The occurance of file lock violations has been greatly reduced in newer versions of APK©. If you are running an older version, please update your APK© installation. Updates are freely available for download from this website, it is your responsibilty to keep the software updated.
We get an Error #221 (Index file not open) dialog when we try to print a consult form or pack the tables.
Error #221 (Index file not open) usually indicates a malformed index file for the CONSULTS database.

- Open Windows File explorer and navigate to the APK© folder.
- Delete the index file "consults.MDX".
- Do NOT delete consults.DBF.
- Restart APK©, the index will automatically be rebuilt.

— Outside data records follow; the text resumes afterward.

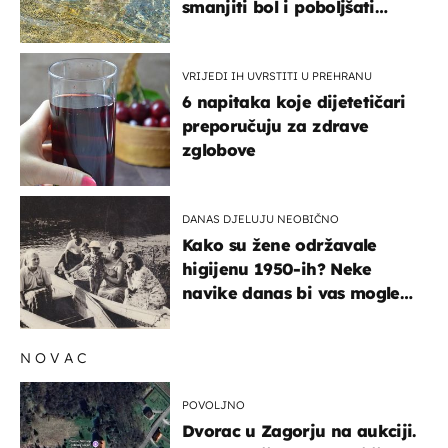
smanjiti bol i poboljšati
pokretljivost
VRIJEDI IH UVRSTITI U PREHRANU
6 napitaka koje dijetetičari
preporučuju za zdrave
zglobove
DANAS DJELUJU NEOBIČNO
Kako su žene održavale
higijenu 1950-ih? Neke
navike danas bi vas mogle
iznenaditi
NOVAC
POVOLJNO
Dvorac u Zagorju na aukciji.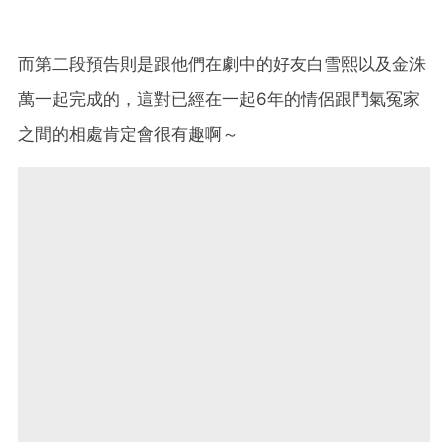
而第二段預告則是跟他們在劇中的好友白雪熙以及金洙
萬一起完成的，這對已經在一起6年的情侶跟鬥氣冤家
之間的相處肯定會很有趣啊～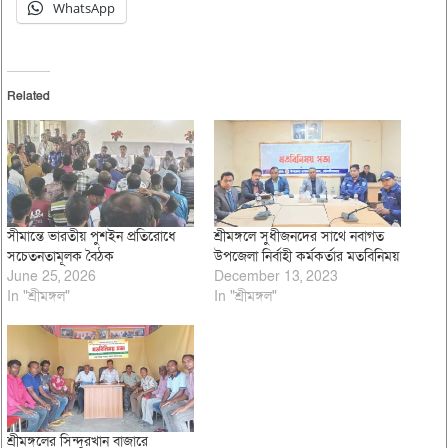
WhatsApp
Related
সীমান্তে ভারতীয় পুশইন প্রতিরোধে
শ্রীমঙ্গলে সুধীজনদের সাথে নবাগত
সচেতনতামূলক বৈঠক
উপজেলা নির্বাহী কর্মকর্তার মতবিনিময়
June 25, 2026
December 13, 2023
In "শ্রীমঙ্গল"
In "শ্রীমঙ্গল"
শ্রীমঙ্গলের সিন্দুরখান বাজারে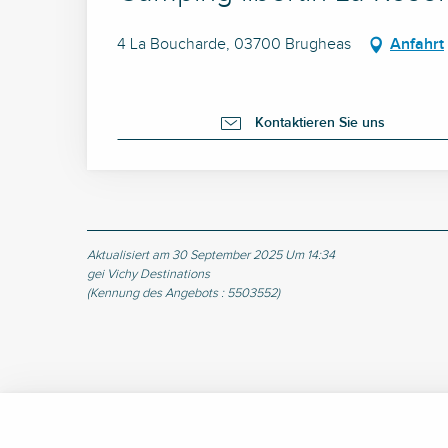
4 La Boucharde, 03700 Brugheas
Anfahrt
Kontaktieren Sie uns
Aktualisiert am 30 September 2025 Um 14:34
gei Vichy Destinations
(Kennung des Angebots :
5503552
)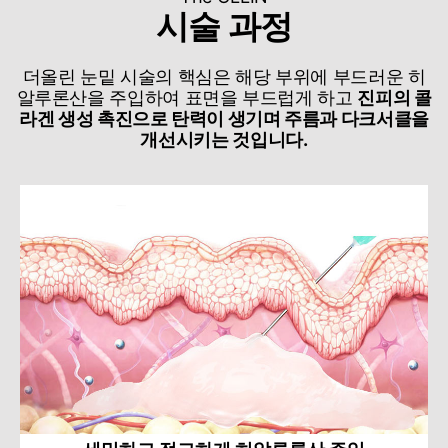
시술 과정
더올린 눈밑 시술의 핵심은 해당 부위에 부드러운 히
알루론산을 주입하여 표면을 부드럽게 하고
진피의 콜
라겐 생성 촉진으로 탄력이 생기며 주름과 다크서클을
개선시키는 것입니다.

We get an Error #222 (Index file corrupted) dialog when starting APK©.
Error #222 (Index file corrupted) is usually caused by sudden loss of power or a network server failure. To repair the index: delete the corrupted index files, then restart APK©.
- Start Windows explorer and open the APK© folder.
- Delete these two files:
- "patient.mdx"
- "inactive.mdx"
- Restart APK©, the index will automatically be rebuilt.
We get an Error #227 (Insufficient disk space) dialog when starting APK©.
Error #227 (Insufficient disk space) is seen with old versions of APK© running on very large disk partitions (one terrabyte or greater).
- Please update your APK© installation.
- Updates are available for download from this website.
- Updates are free, it is your responsibilty to keep the software updated.
We get an Error #1202 (Semiphore file error) dialog when saving patient data.

Lock file errors like #1202 and #33 usually occur when someone has APK© open on a laptop and loses WIFI network connectivity. An unexpected power outage is another cause.
To fix the problem delete the file listed on the dialog. In the screen grab above the file is PATIENT.@S@:
- Open Windows File explorer
- Turn on "View file extensions"
- Navigate to the APK folder
- Delete the file named PATIENT.@S@
- Make double damn sure you have selected this specific file for deletion!